--- start ---

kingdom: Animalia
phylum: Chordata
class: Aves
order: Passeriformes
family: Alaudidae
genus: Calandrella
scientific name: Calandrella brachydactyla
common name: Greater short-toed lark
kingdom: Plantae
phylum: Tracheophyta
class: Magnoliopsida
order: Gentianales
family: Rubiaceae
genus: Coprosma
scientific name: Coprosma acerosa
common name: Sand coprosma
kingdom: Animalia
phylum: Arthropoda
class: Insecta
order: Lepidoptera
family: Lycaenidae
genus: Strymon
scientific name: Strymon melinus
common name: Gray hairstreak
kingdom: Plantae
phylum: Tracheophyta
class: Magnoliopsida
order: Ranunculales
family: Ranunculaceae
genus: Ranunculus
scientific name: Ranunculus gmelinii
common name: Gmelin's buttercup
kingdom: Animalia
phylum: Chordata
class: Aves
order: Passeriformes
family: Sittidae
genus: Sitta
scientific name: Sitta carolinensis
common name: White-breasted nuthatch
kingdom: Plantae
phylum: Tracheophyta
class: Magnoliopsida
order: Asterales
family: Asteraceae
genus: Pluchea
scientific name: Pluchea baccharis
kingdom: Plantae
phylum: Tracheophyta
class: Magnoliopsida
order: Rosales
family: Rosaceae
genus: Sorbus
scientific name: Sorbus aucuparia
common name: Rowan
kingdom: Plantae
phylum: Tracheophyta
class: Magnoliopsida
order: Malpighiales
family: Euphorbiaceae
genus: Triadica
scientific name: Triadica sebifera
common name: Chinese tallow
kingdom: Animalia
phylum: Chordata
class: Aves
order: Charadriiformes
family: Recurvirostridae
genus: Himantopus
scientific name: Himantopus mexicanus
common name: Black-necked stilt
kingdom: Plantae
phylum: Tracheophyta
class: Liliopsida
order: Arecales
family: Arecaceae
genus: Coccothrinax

--- end ---

What you will do →
Reproduce every line of the items above word for word, in the same order, with nothing added or left out.

Completed task →
kingdom: Animalia
phylum: Chordata
class: Aves
order: Passeriformes
family: Alaudidae
genus: Calandrella
scientific name: Calandrella brachydactyla
common name: Greater short-toed lark
kingdom: Plantae
phylum: Tracheophyta
class: Magnoliopsida
order: Gentianales
family: Rubiaceae
genus: Coprosma
scientific name: Coprosma acerosa
common name: Sand coprosma
kingdom: Animalia
phylum: Arthropoda
class: Insecta
order: Lepidoptera
family: Lycaenidae
genus: Strymon
scientific name: Strymon melinus
common name: Gray hairstreak
kingdom: Plantae
phylum: Tracheophyta
class: Magnoliopsida
order: Ranunculales
family: Ranunculaceae
genus: Ranunculus
scientific name: Ranunculus gmelinii
common name: Gmelin's buttercup
kingdom: Animalia
phylum: Chordata
class: Aves
order: Passeriformes
family: Sittidae
genus: Sitta
scientific name: Sitta carolinensis
common name: White-breasted nuthatch
kingdom: Plantae
phylum: Tracheophyta
class: Magnoliopsida
order: Asterales
family: Asteraceae
genus: Pluchea
scientific name: Pluchea baccharis
kingdom: Plantae
phylum: Tracheophyta
class: Magnoliopsida
order: Rosales
family: Rosaceae
genus: Sorbus
scientific name: Sorbus aucuparia
common name: Rowan
kingdom: Plantae
phylum: Tracheophyta
class: Magnoliopsida
order: Malpighiales
family: Euphorbiaceae
genus: Triadica
scientific name: Triadica sebifera
common name: Chinese tallow
kingdom: Animalia
phylum: Chordata
class: Aves
order: Charadriiformes
family: Recurvirostridae
genus: Himantopus
scientific name: Himantopus mexicanus
common name: Black-necked stilt
kingdom: Plantae
phylum: Tracheophyta
class: Liliopsida
order: Arecales
family: Arecaceae
genus: Coccothrinax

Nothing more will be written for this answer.